Ashley slapped him on the shoulder and laughed. “Right,” he said. “My brother is decidedly not.”
He let himself in through the side door, looked about to make sure there was no one in sight, and ran up the stairs.
• • •
The Duke of Harndon was reclining comfortably on a nursery chair, watching his wife suckle his youngest son. He had been there for only a few minutes.
“All is well,” he said. “They have returned.”
“All is well!” She looked up and met his keen gray eyes. “Were we foolish, Luke, to agree to bring her here?”
“As I remember it, my dear,” he said, raising his eyebrows, “Emily was invited to come here and accepted and we were invited and accepted. We did not bring her as we brought Joy and George, James and Harry.”
“Oh, Luke,” she said, “you know what I mean.”
“I do.” He rested his elbows on the arms of the chair and steepled his fingers. “But it has come to my notice, madam, that Emily is not one of our children. Or a child at all, in fact. And that Ashley is no longer a boy in need of my guidance and discipline. They are adults, both of them.”
“But—,” she began.
“We cannot bear the burdens of other adults on our own shoulders, my dear, much as we love them.
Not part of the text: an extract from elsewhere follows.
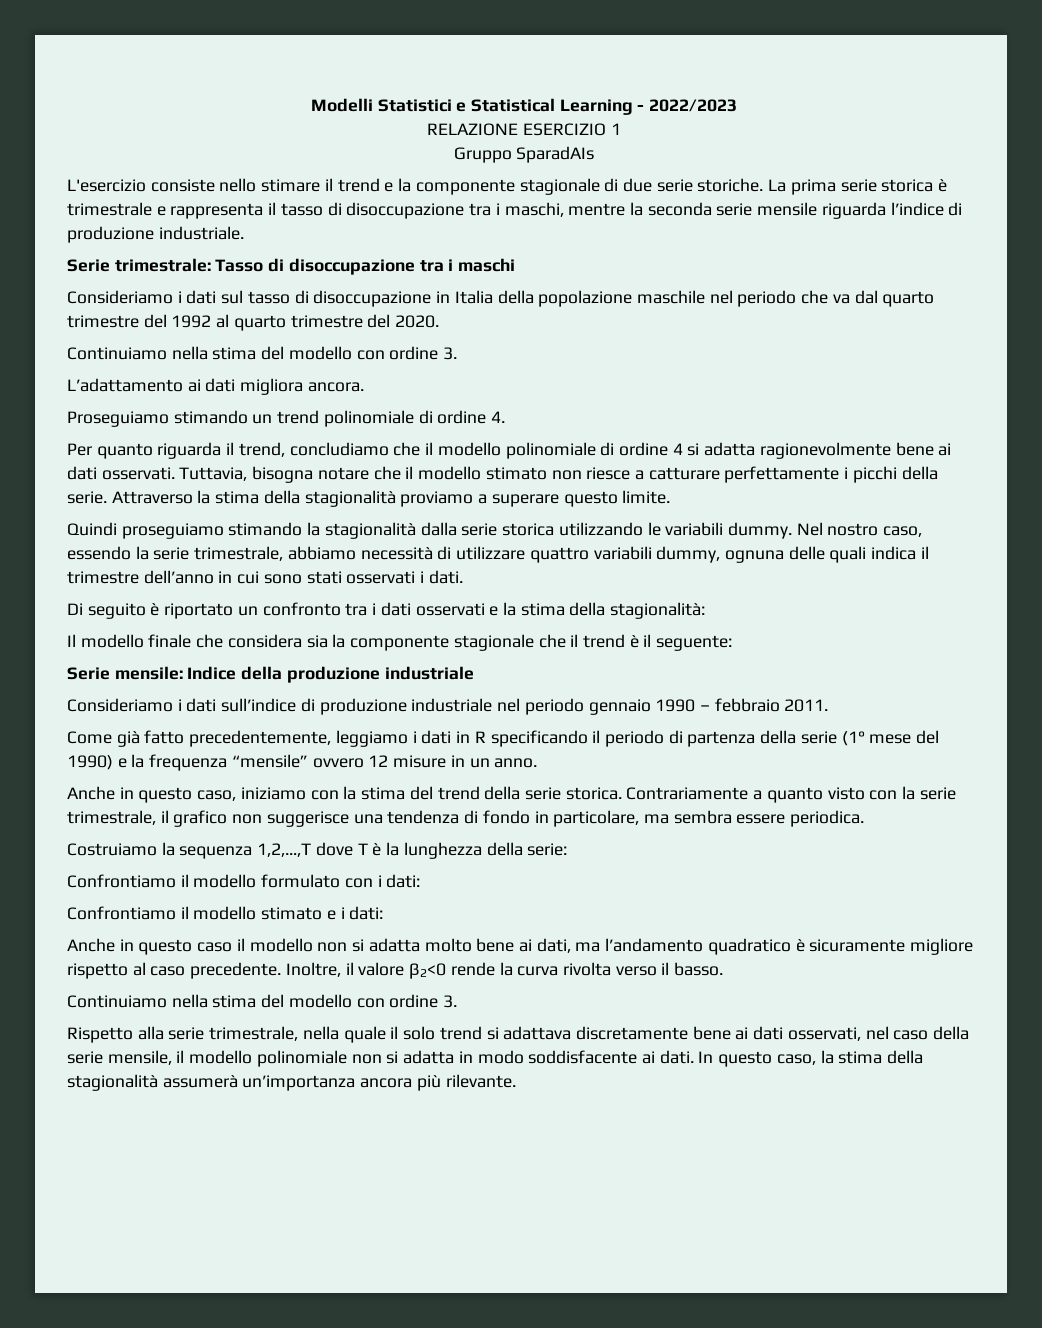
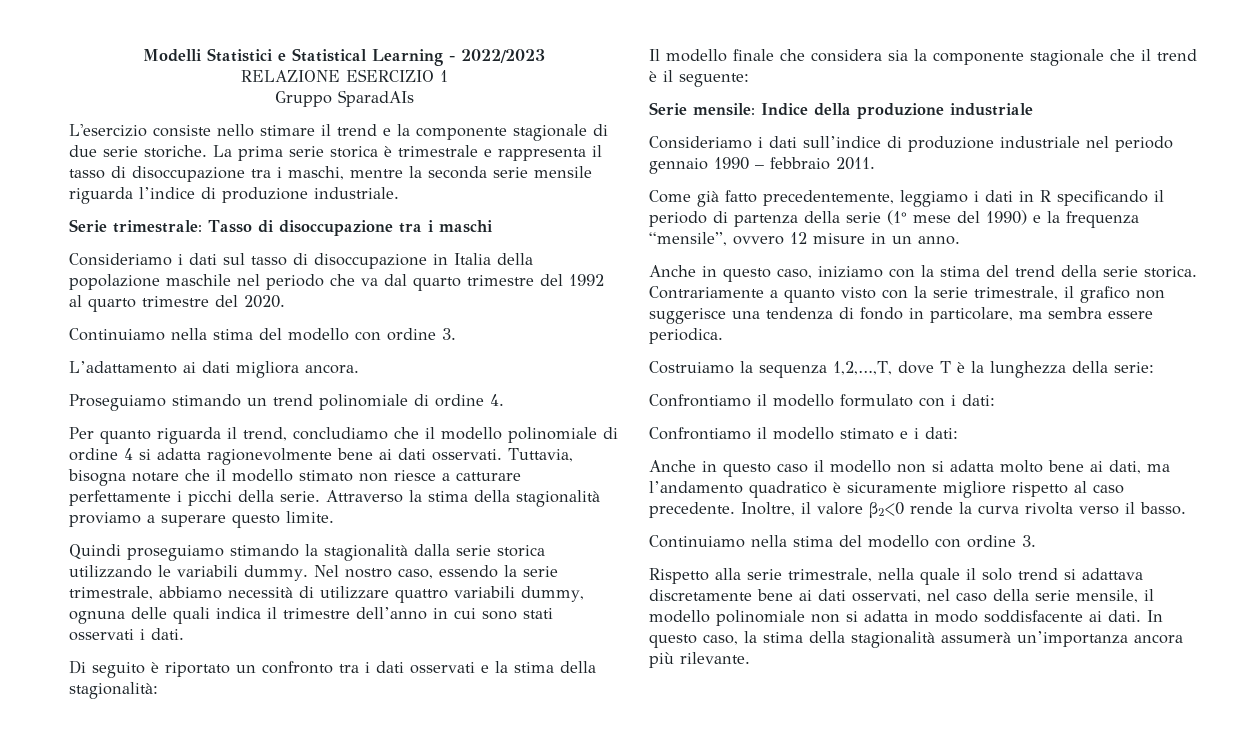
[231,754,308,768] “mensile” -> [649,232,727,246] “mensile”,
[257,843,312,857] 1,2,…,T -> [833,361,892,375] 1,2,…,T,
I cannot escape from the conviction that Theo somehow maneuvered this—with his lady as an eager accomplice. And I cannot help wondering if they have not been wise. There is something between those two, Anna, something they must work out between them. Happily, ’tis to be hoped.”
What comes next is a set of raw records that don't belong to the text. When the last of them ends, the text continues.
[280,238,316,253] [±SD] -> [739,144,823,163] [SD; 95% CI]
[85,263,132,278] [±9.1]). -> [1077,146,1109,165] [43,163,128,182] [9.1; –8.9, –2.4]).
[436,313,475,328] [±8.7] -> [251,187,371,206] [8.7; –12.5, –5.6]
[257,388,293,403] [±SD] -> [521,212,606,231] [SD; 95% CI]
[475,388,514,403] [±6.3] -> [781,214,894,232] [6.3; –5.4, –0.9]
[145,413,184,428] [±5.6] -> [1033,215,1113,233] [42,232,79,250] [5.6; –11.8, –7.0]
“Oh, Luke,” she said. “If only—”
“But we can do nothing,” he said firmly. “Our son is going to grow fat if you continue to so indulge him.”
She smiled fondly down at Lord Harry, who was sucking lustily. “You have said that of each child,” she said. “But none of them are fat.”
“Given the fact that I have been envious of each of them at this stage of their existence, madam,” he said, “perhaps I can be forgiven for indulging a little spite.”
She laughed.
• • •
Lady Verney wished to discuss her health and inquire after that of each of Ashley’s houseguests. Barbara Verney conversed about London and the entertainments of the Season in which she and her brother had participated. Sir Henry Verney sat silent except for uttering the barest of courtesies. Ashley turned to him at last. He, after all, was the object of this visit.
“I wonder if I might have a private word with you,” he said, “on a matter with which I would not wish to bore the ladies.” He smiled at them and felt rather sorry for the insult to the intelligence of Miss Verney that his words had implied. She was a lady he liked and respected.
“La, if ’tis business you wish to discuss, Lord Ashley,” Lady Verney said, “Henry will take you out into the garden or into the study. Such matters give me the headache.”
Sir Henry suggested the garden, since the day was sunny and warm. They strolled along a secluded path that took them about the perimeter of the small park. A couple of dogs—a collie and a terrier—were soon ambling at their heels and making the occasional detour among the trees to sniff at roots.